31 de janeiro de 2011

Romance "Fogo Morto": considerações

Por encomenda do Diário do Comércio, fiz recentemente a seguinte resenha:

“Fogo Morto” está vivinho da silva




Renato Pompeu



Quase setenta anos após seu lançamento em 1943, o romance “Fogo Morto”, do paraibano José Lins do Rego (1901-1957), continua sendo uma das presenças mais poderosas da literatura brasileira, a rigor uma das poucas obras-primas produzidas pelas letras nacionais. E continua sendo de interesse permanente dos leitores, como prova o fato de a edição recém-lançada pela José Olympio ser a sua 68.a edição, ou seja, mais de uma edição por ano desde o lançamento.

Injustamente apontado nos livros didáticos e mesmo na crítica literária como “clássico do regionalismo nordestino”, esse romance sobre os decadentes engenhos do açúcar, que cediam o passo às usinas no começo do século 20, na verdade segue o conselho de alguém bem mais sábio do que os autores desses livros e dessas críticas, o grande escritor russo Lev Tolstoi: “Canta a tua aldeia e serás universal”.

Com efeito, “Fogo Morto” só pode ser considerado “regional” pelo etnocentrismo que julga ser o eixo Rio-São Paulo o umbigo do Brasil. Por que o simples fato de ter o Nordeste como tema torna um romance “regionalista” e não “universal”? Na verdade, o romance de Lins do Rego tem como tema a condição humana universal e eterna, encarnada nas suas eternas problemáticas do sexo, da morte e da loucura, particularizada, com emoção discreta, nas suas dimensões singulares de espaço geográfico e tempo.

A própria estrutura de “Fogo Morto” já apresenta a complexidade digna de uma obra clássica, ao entrelaçar três temáticas, a centrada no mestre seleiro José Amaro, que procura manter sua independência embora more e trabalhe dentro de um engenho; a que tem como personagem principal o senhor de engenho coronel Lula de Holanda, às voltas com a decadência de seu latifúndio tecnologicamente a cada dia mais defasado, e a que privilegia o aventureiro capitão Vitorino Papa-Rabo, um misto de Dom Quixote e de Sancho Pança que tem como cenário a lavoura do açúcar.

Aliás, a lavoura do açúcar é um cenário muito mais nobre, esteticamente, do que, por exemplo, a lavoura do café do Rio e de São Paulo, que nunca deu origem a uma obra-prima como esse romance de Lins do Rego.
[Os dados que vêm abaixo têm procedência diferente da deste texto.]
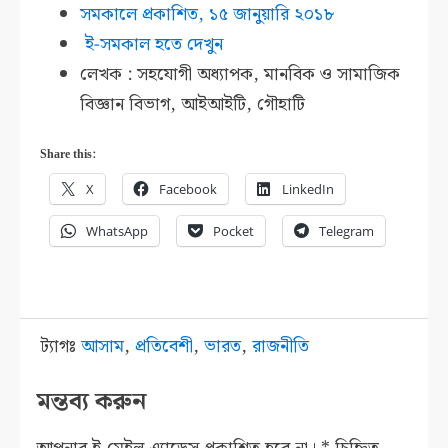
সমকালে প্রকাশিত,
১৫ জানুয়ারি ২০১৮
ই-সমকাল হতে দেখুন
লেখক : সহযোগী অধ্যাপক, মানবিক ও সামাজিক
বিজ্ঞান বিভাগ, আইআইটি, গৌহাটি
Share this:
X
Facebook
LinkedIn
WhatsApp
Pocket
Telegram
ট্যাগঃ
আসাম
,
প্রতিবেশী
,
ভারত
,
রাজনীতি
মন্তব্য করুন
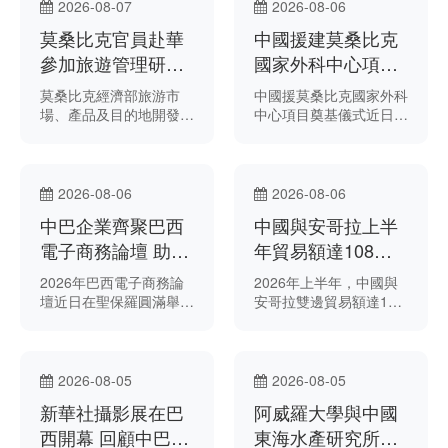
牌成立。
2026-08-07
2026-08-06
莫桑比克官員赴華
中國援建莫桑比克
參加旅遊管理研修
國家外科中心項目
班
正式奠基
莫桑比克經濟部旅游市
中國援莫桑比克國家外科
場、產品及目的地開發與
中心項目奠基儀式近日在
旅游資訊處處長奧菲莉亞
馬普托中心醫院舉行。
·穆塞亞（Ofélia
Musseia）近日出席在海
南舉辦的2026年葡語國
2026-08-06
2026-08-06
家旅游管理研修班。
中巴企業齊聚巴西
中國與安哥拉上半
電子商務論壇 助力
年貿易額達108億
深化雙邊電商合作
美元
2026年巴西電子商務論
2026年上半年，中國與
壇近日在聖保羅圓滿舉
安哥拉雙邊貿易額達108
行，匯聚眾多企業、專家
億美元。
及業界人士，集中展示電
子商務領域的最新發展趨
勢和行業解決方案。
2026-08-05
2026-08-05
新華社攝影展在巴
阿威羅大學與中國
西開幕 回顧中巴近
東海水產研究所深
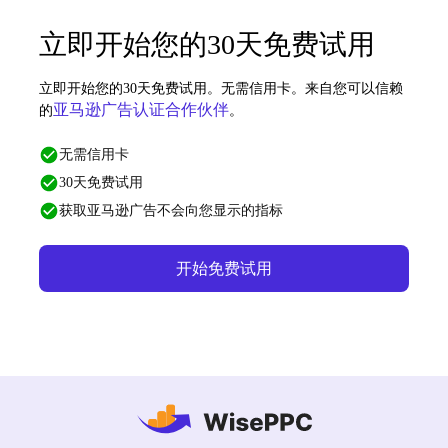
立即开始您的30天免费试用
立即开始您的30天免费试用。无需信用卡。来自您可以信赖
亚马逊广告认证合作伙伴
的
。
无需信用卡
30天免费试用
获取亚马逊广告不会向您显示的指标
开始免费试用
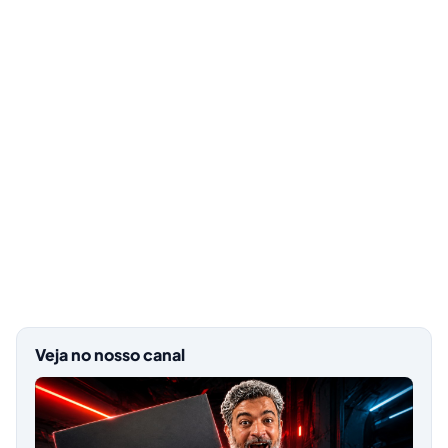
Veja no nosso canal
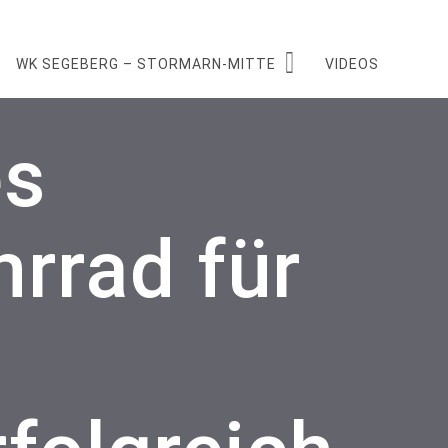
WK SEGEBERG – STORMARN-MITTE
VIDEOS
es
rrad für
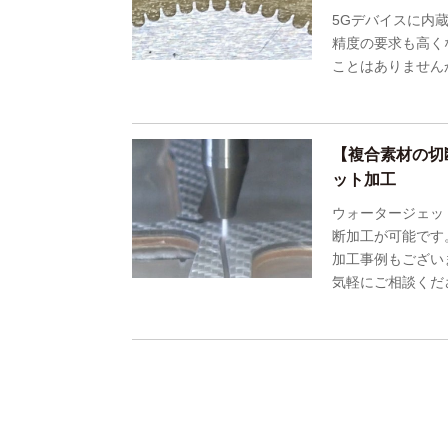
5Gデバイスに内
精度の要求も高く
ことはありません
【複合素材の切
ット加工
ウォータージェッ
断加工が可能です
加工事例もござい
気軽にご相談くだ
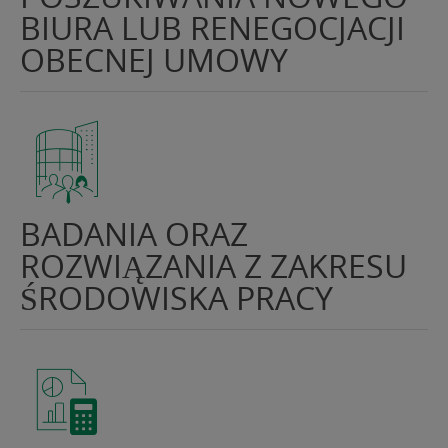
BIURA LUB RENEGOCJACJI
OBECNEJ UMOWY
BADANIA ORAZ
ROZWIĄZANIA Z ZAKRESU
ŚRODOWISKA PRACY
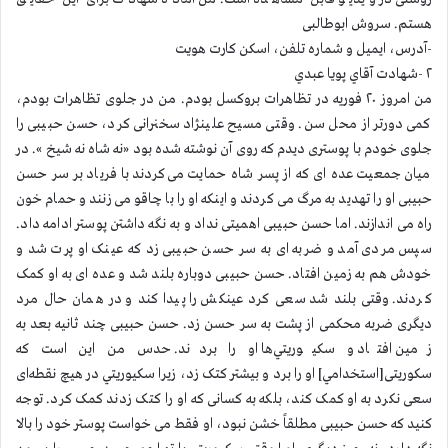
هستم. سروش ابوطالبی
-آدرس، ايميل و شماره تلفن، اسكن كارت هويت
۲ -شهادت آقاي پويا عبدي
من امروز ۲۰ فوریه در تظاهرات بروکسل بودم. من در جلوی تظاهرات بودم،
کمی دورتر از محل سن. وقتی مسیح علینژاد سخنرانی کرد، حسن حبیبی را
جلوی خودم با پوستری دیدم که روی آن نوشته شده بود «نه شاه نه شيخ ». در
میان جمعیت عده ای که از پسر شاه حمایت می‌کردند با فریاد بر سر حسن
حبیبی او را تهدید به مرگ می کردند و اینکه او را با چاقو می زنند و حمام خون
راه می اندازند. اما حسن حبیبی اهمیتی نداد و به نگه داشتن پوستر ادامه داد.
سپس مردی آمد و ضربه ای به سر حسن حبیبی زد که عینک او پرت شد و
خودش هم به زمین افتاد. حسن حبیبی دوباره بلند شد و عده ای به او کمک
کردند. وقتی بلند شد سعی کرد عینکش را پیدا کند و در همان حال مرد
ديگری ضربه محکمی از پشت به سر حسن زد. حسن حبیبی چند ثانیه بعد به
زمین افتاد و‌ سكيوريتي‌ها او را بردند. حدس من این است که
سکوریتی[استخدامي] او را برد و بیشتر کتک زد، زیرا سكيوريتي در هیچ نقطه‌ای
سعی نکرد به او کمک کند، بلکه به کسانی که او را کتک زدند کمک کرد. توجه
كنيد که حسن حبیبی مطلقاً خشن نبود، او فقط می خواست پوستر خود را بالا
Afinal, Mário Donato, um escritor que não poderia ser mais genuinamente paulista, autor dos romances “Madrugada de Sangue” e “Presença de Anita”, defendeu com denodo a tese de que o açúcar, no Nordeste, de tradição secular, tinha realmente criado uma sociedade que podia ser pano de fundo para um romance que tem seus lados épicos, pois aquela sociedade, com suas classes e estamentos, tinha realmente criado uma rica cultura própria.
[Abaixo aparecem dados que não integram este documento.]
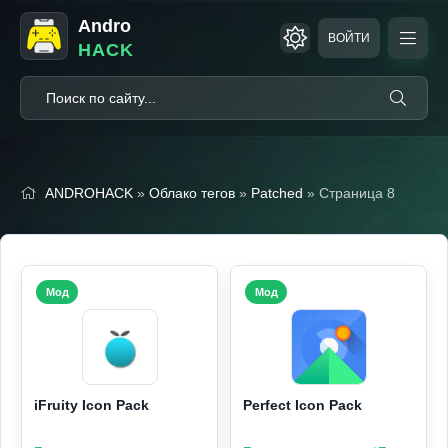
Andro
ВОЙТИ
HACK
ANDROHACK
»
Облако тегов
»
Patched
» Страница 8
Мод
Мод
iFruity Icon Pack
Perfect Icon Pack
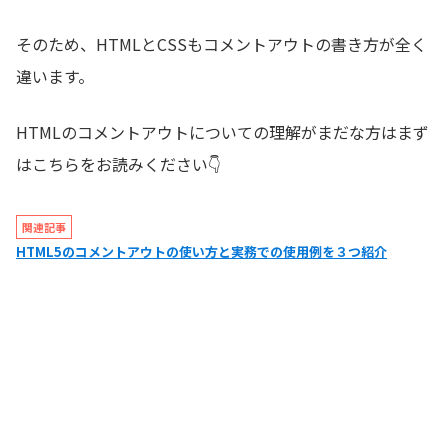
そのため、HTMLとCSSもコメントアウトの書き方が全く
違います。
HTMLのコメントアウトについての理解がまだな方はまず
はこちらをお読みください👇
関連記事
HTML5のコメントアウトの使い方と実務での使用例を３つ紹介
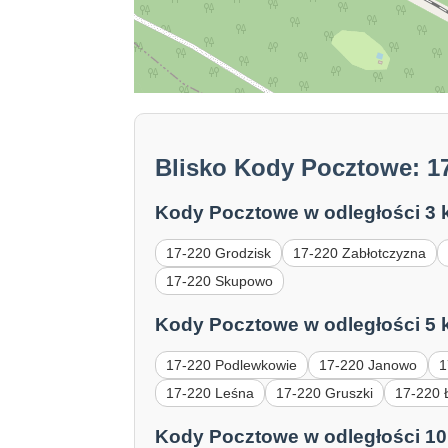
Blisko Kody Pocztowe: 1
Kody Pocztowe w odległości 3 
17-220 Grodzisk
17-220 Zabłotczyzna
17-220 Skupowo
Kody Pocztowe w odległości 5 
17-220 Podlewkowie
17-220 Janowo
1
17-220 Leśna
17-220 Gruszki
17-220
Kody Pocztowe w odległości 10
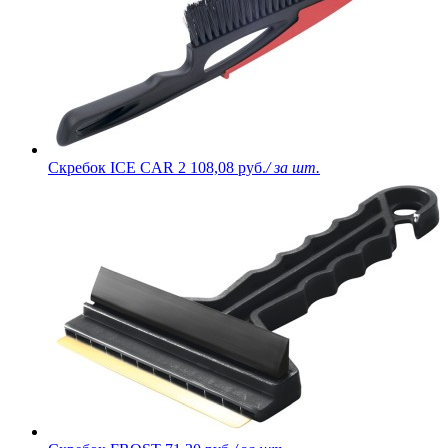
Скребок ICE CAR 2
108,08 руб.
/ за шт.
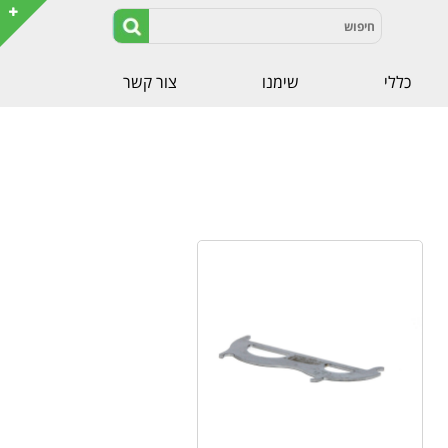
כללי
שימנו
צור קשר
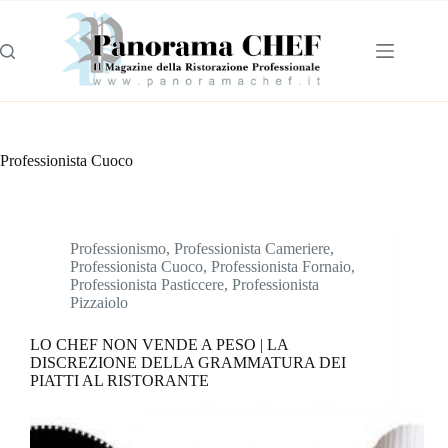
Professionista Cuoco
Professionismo
,
Professionista Cameriere
,
Professionista Cuoco
,
Professionista Fornaio
,
Professionista Pasticcere
,
Professionista
Pizzaiolo
LO CHEF NON VENDE A PESO | LA
DISCREZIONE DELLA GRAMMATURA DEI
PIATTI AL RISTORANTE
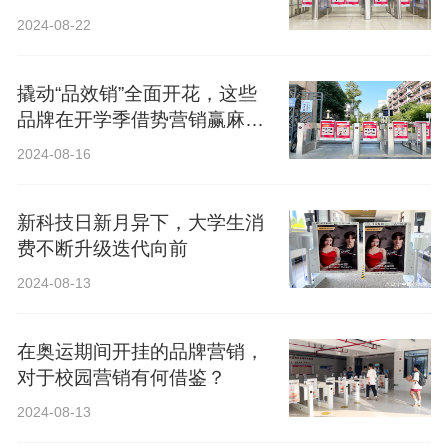
2024-08-22
撬动“品效销”全面开花，这些
品牌在开学季借势营销赢麻
了！
2024-08-16
新科技日新月异下，大学生消
费不断升级迭代向前
2024-08-13
在奥运期间开挂的品牌营销，
对于校园营销有何借鉴？
2024-08-13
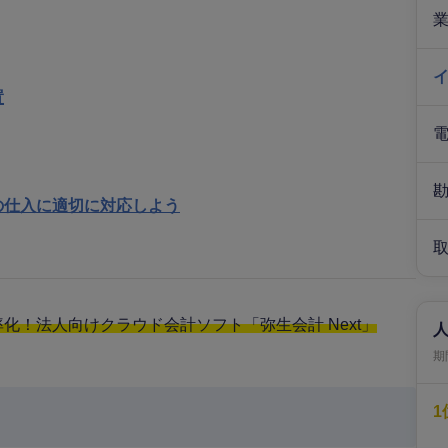
置
の仕入に適切に対応しよう
！法人向けクラウド会計ソフト「弥生会計 Next」
期間
1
O mesmo, segundo Donato, não teria acontecido com a lavoura do café, comandada por arrivistas mais preocupados com as cotações em Londres do que com a vivência cotidiana na sociedade que não chegou a ser composta com seus escravos e depois com seus colonos, pois os proprietários passavam a maior parte do tempo em São Paulo e Santos, cuidando de seus negócios, do que nas fazendas. O que é mais “regional” ou mais “universal”? O romance “Sinhá Moça”, de Maria Dezzone Pacheco – ou o romance “A Carne”, de Júlio Ribeiro, duas obras bem paulistas, ou “Fogo Morto”? Sem dúvida, o autor paraibano leva a palma.
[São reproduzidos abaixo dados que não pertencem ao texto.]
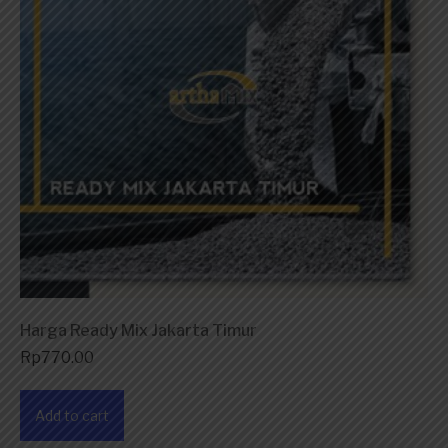
Harga Ready Mix Jakarta Timur
Rp
770.00
Add to cart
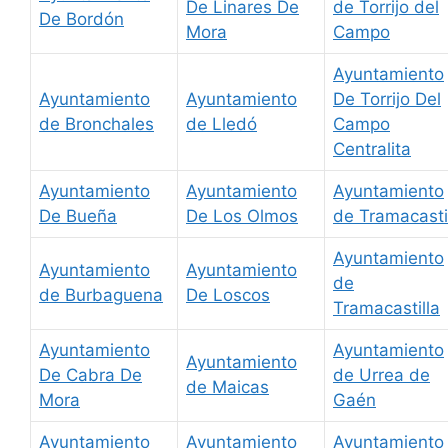
De Linares De
de Torrijo del
De Bordón
Mora
Campo
Ayuntamiento
Ayuntamiento
Ayuntamiento
De Torrijo Del
de Bronchales
de Lledó
Campo
Centralita
Ayuntamiento
Ayuntamiento
Ayuntamiento
De Bueña
De Los Olmos
de Tramacasti
Ayuntamiento
Ayuntamiento
Ayuntamiento
de
de Burbaguena
De Loscos
Tramacastilla
Ayuntamiento
Ayuntamiento
Ayuntamiento
De Cabra De
de Urrea de
de Maicas
Mora
Gaén
Ayuntamiento
Ayuntamiento
Ayuntamiento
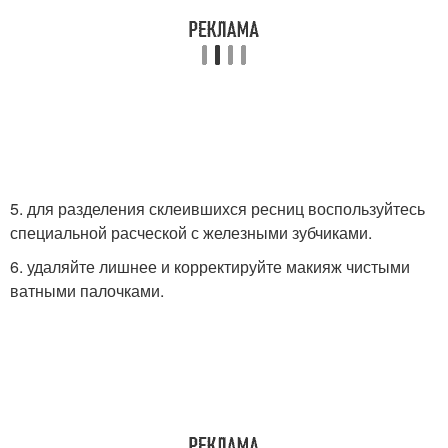
5. для разделения склеившихся ресниц воспользуйтесь
специальной расческой с железными зубчиками.
6. удаляйте лишнее и корректируйте макияж чистыми
ватными палочками.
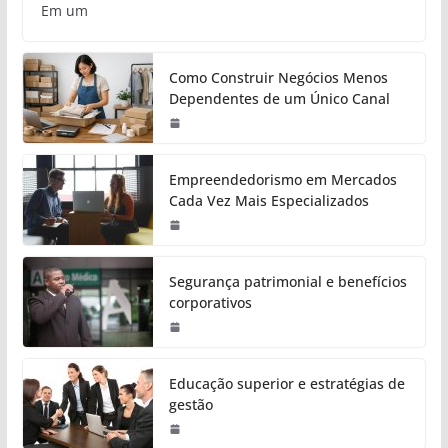
Em um
Como Construir Negócios Menos
Dependentes de um Único Canal
Empreendedorismo em Mercados
Cada Vez Mais Especializados
Segurança patrimonial e benefícios
corporativos
Educação superior e estratégias de
gestão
As grandes paixões, no sentido original da palavra, que indica sofrimento, como a Paixão de Cristo, do ser humano, o sexo, a morte e a loucura, é que são os verdadeiros temas centrais do romance de Lins do Rego. Essas instâncias vitais, esses elãs, essas vertigens que acompanham, ou melhor, perseguem os seres humanos desde eras imemoriais, aparecem encarnadas nos grandes verdes, até onde a vista alcança, do Nordeste açucareiro, com suas plantações de cana rodeadas pela mata, nos cheiros e gostos doces evocados pelo açúcar, nos calores das fervuras do melaço – e nas multidões de cores das peles e dos olhos mais claros e mais escuros dos diferentes personagens que povoam de vida, de muitas dores e de parcas alegrias, aquelas lonjuras verdejantes. Quem conhece “Fogo Morto” tem a oportunidade de fruí-lo novamente, com o compungido prazer cheio de solenidade que a obra desperta. Quem não conhece, tem a oportunidade de estar diante de uma experiência única e irrepetível, uma maravilha.